Hi all, for NUTCH-251:
I suppose that NUTCH-251 is relatively a significant issue by the votes.
Stafan has written a good plugin for the admin gui and i have updated it
to work with nutch-0.8, hadoop 0.4.
Some of the features in the patch is not appropriate for our use cases
and it requires hadoop changes, thus I am currently working on an
alternative implementation of the administration gui, which runs a
hadoop server( like JobTraker) to listen to submitted Jobs, an web Gui
to submit and track the jobs from the browser and a job runner.
The architechture details of the patch is as follows :
- An interface AdminJob which is an abstract class representing a Job
in nutch.
- various classes extending AdminJob. for ex FetchAdminJob, IndexAdminJob.
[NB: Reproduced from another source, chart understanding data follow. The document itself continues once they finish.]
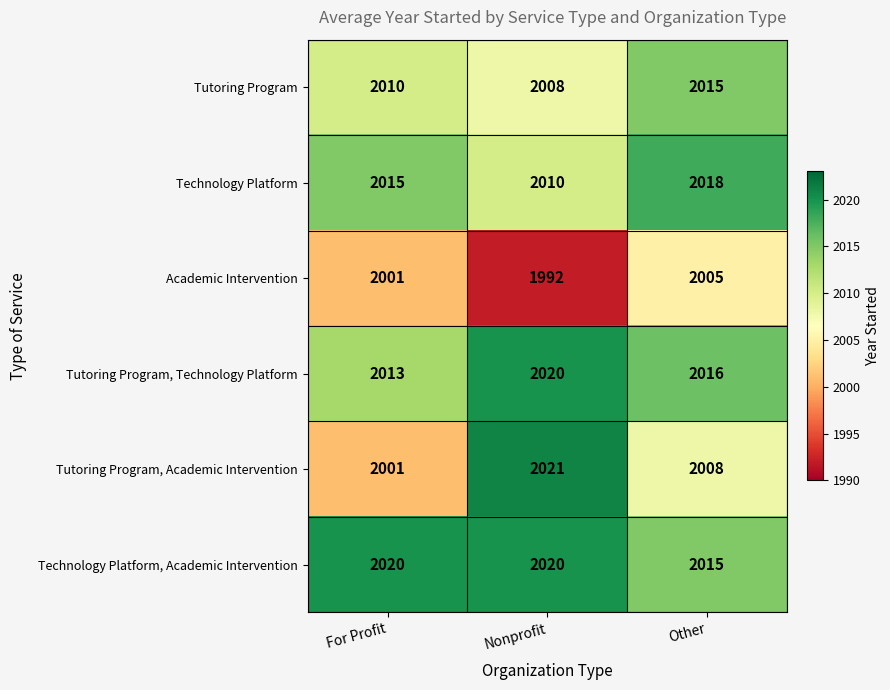

Where does the Tutoring Program, Technology Platform series first go above 2016?

Nonprofit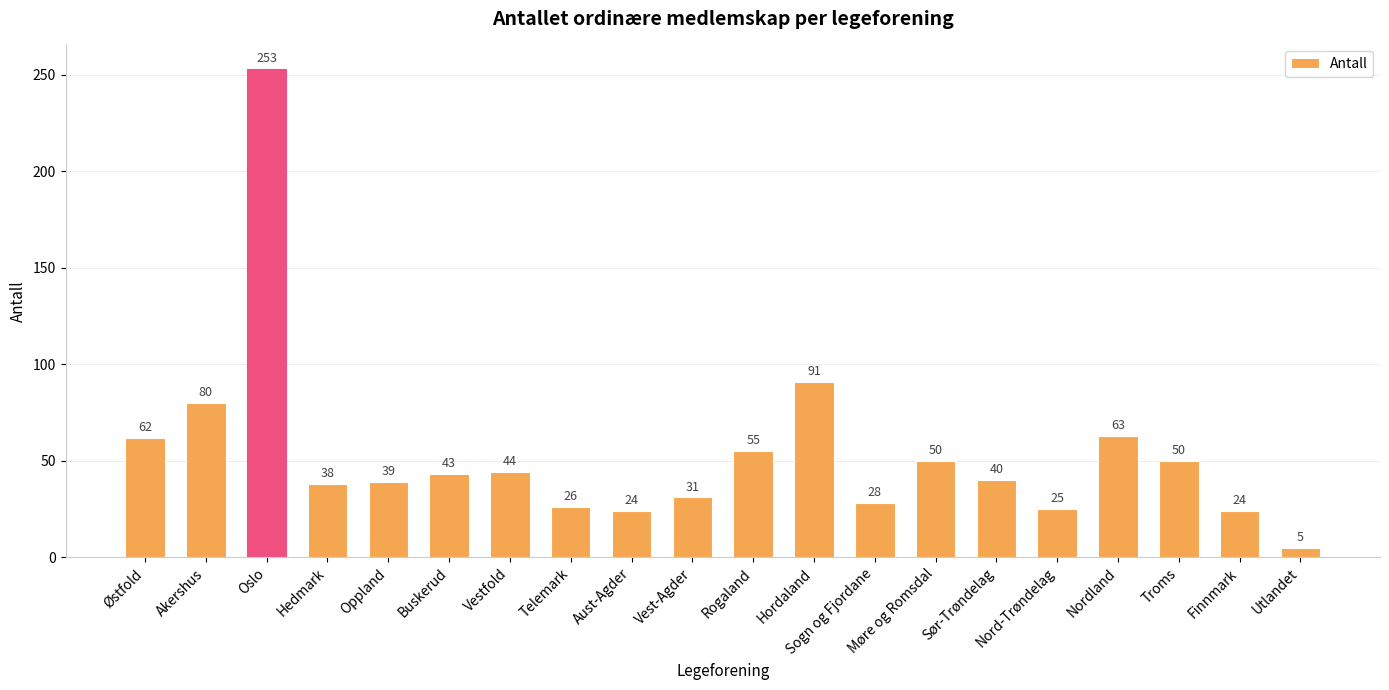

What is the sum of all values?

1071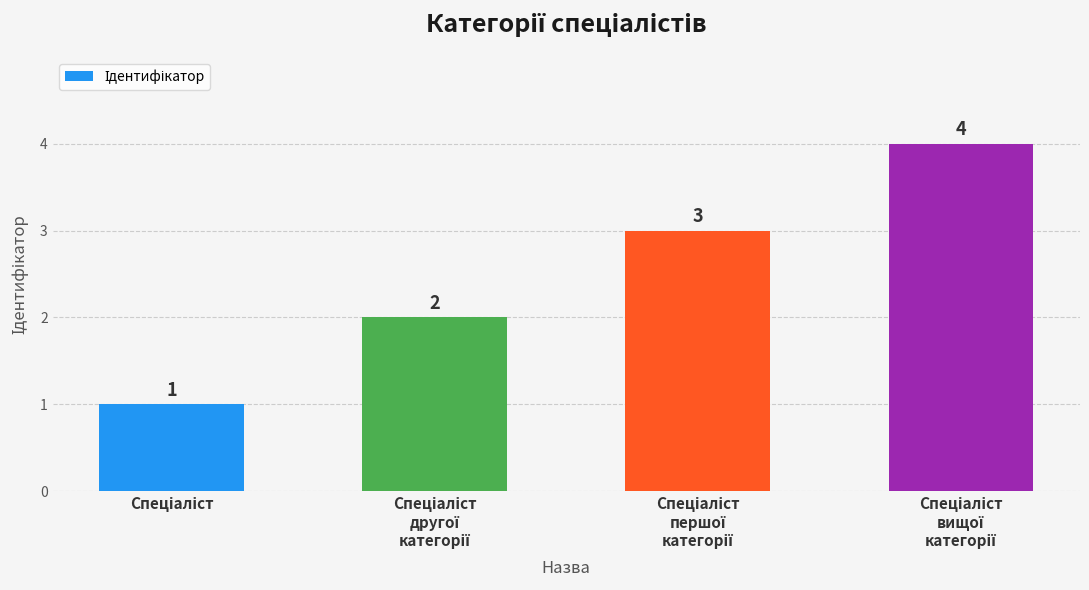

What is the sum of all values?

10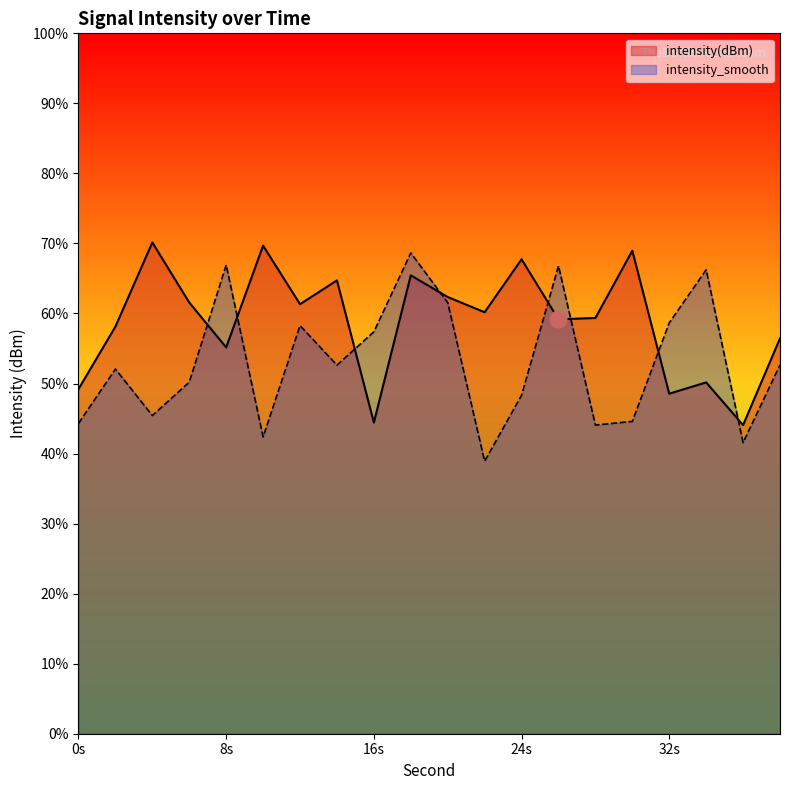

Where is the first local maximum for intensity_smooth?

2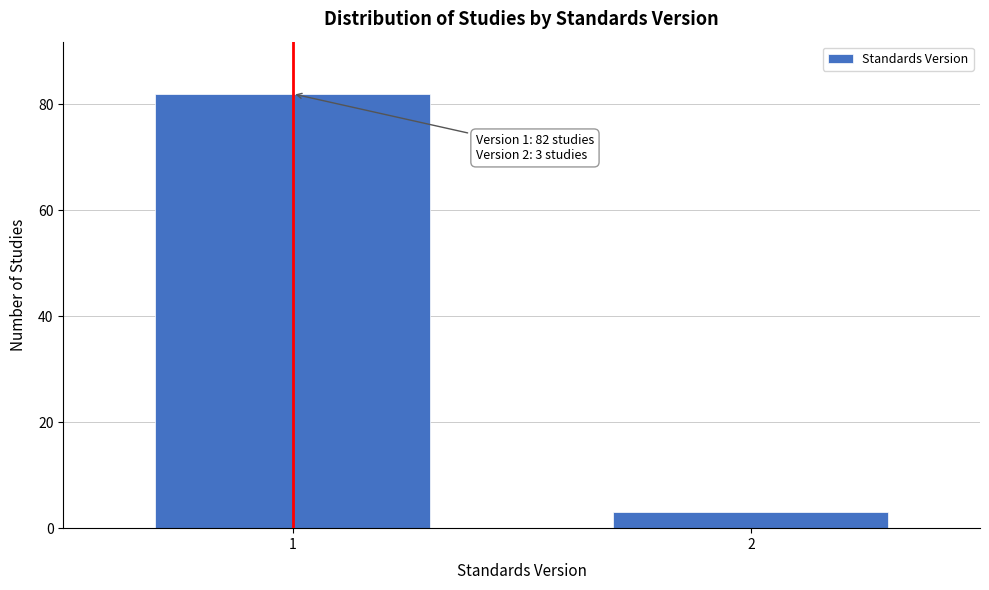

Reading right to left, list all the values displayed in this chart.

3	82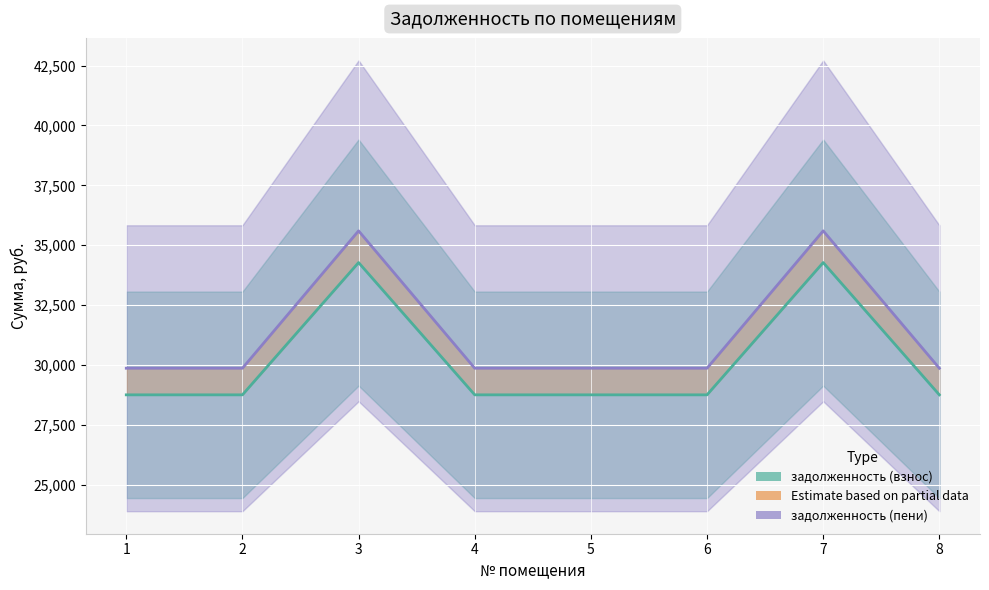

At which category is the sum across all series the highest?

3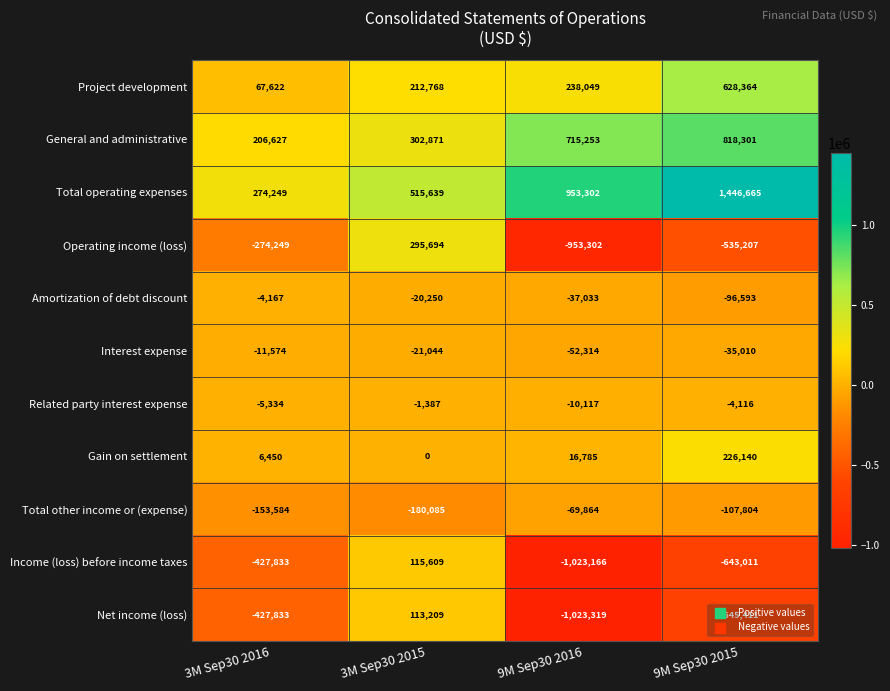

The Net income (loss) series shows -427833 at 3M Sep30 2016. True or false?

True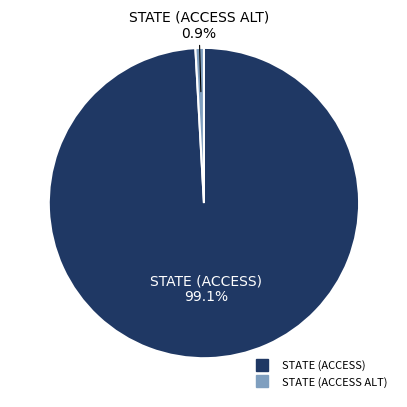

Which has a higher value, STATE (ACCESS ALT) or STATE (ACCESS)?

STATE (ACCESS)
- A queue which sorts the jobs in priority order, by a modified a
topological sort(jobs can be dependent).
- an interface to submit Jobs
- a rpc server to listen to job submissions
- an extension point (basically same as the previous)
- a web server to serve plugin jsp's
upon the features will be
- submitting jobs from code, command line or web interface,
- tracking jobs from the command line or web interface
- scheduling jobs
I could send the code or details if anyone is interested in pretesting.
And i will appreciate any comments and suggestions on this. I am
planning to complete the patch and submit it to Jira ASAP.
Sami Siren wrote:
Hello,
It has been a while from a previous release (0.8.1) and looking at the
great fixes done in trunk I'd start thinking about baking a new release
soon.
Looking at the jira roadmaps there are 1 blocking issues (fixing the
license headers) for 0.8.2 and two other blocking issues for 0.9.0 of
which I think NUTCH-233 is safe to put in.
The top 10 voted issues are currently:
NUTCH-61 Adaptive re-fetch interval. Detecting umodified content
NUTCH-48 "Did you mean" query enhancement/refignment feature
NUTCH-251 Administration GUI
NUTCH-289 CrawlDatum should store IP address
NUTCH-36 Chinese in Nutch
NUTCH-185 XMLParser is configurable xml parser plugin.
NUTCH-59 meta
data support in webdb
NUTCH-92 DistributedSearch incorrectly scores results
NUTCH-68 A
tool to generate arbitrary fetchlists NUTCH-87 Efficient
site-specific crawling for a large number of sites
Are there any opinions about issues that should go in before the next
release (Answering yes means that you are willing to provide a patch for
it).
--
Sami Siren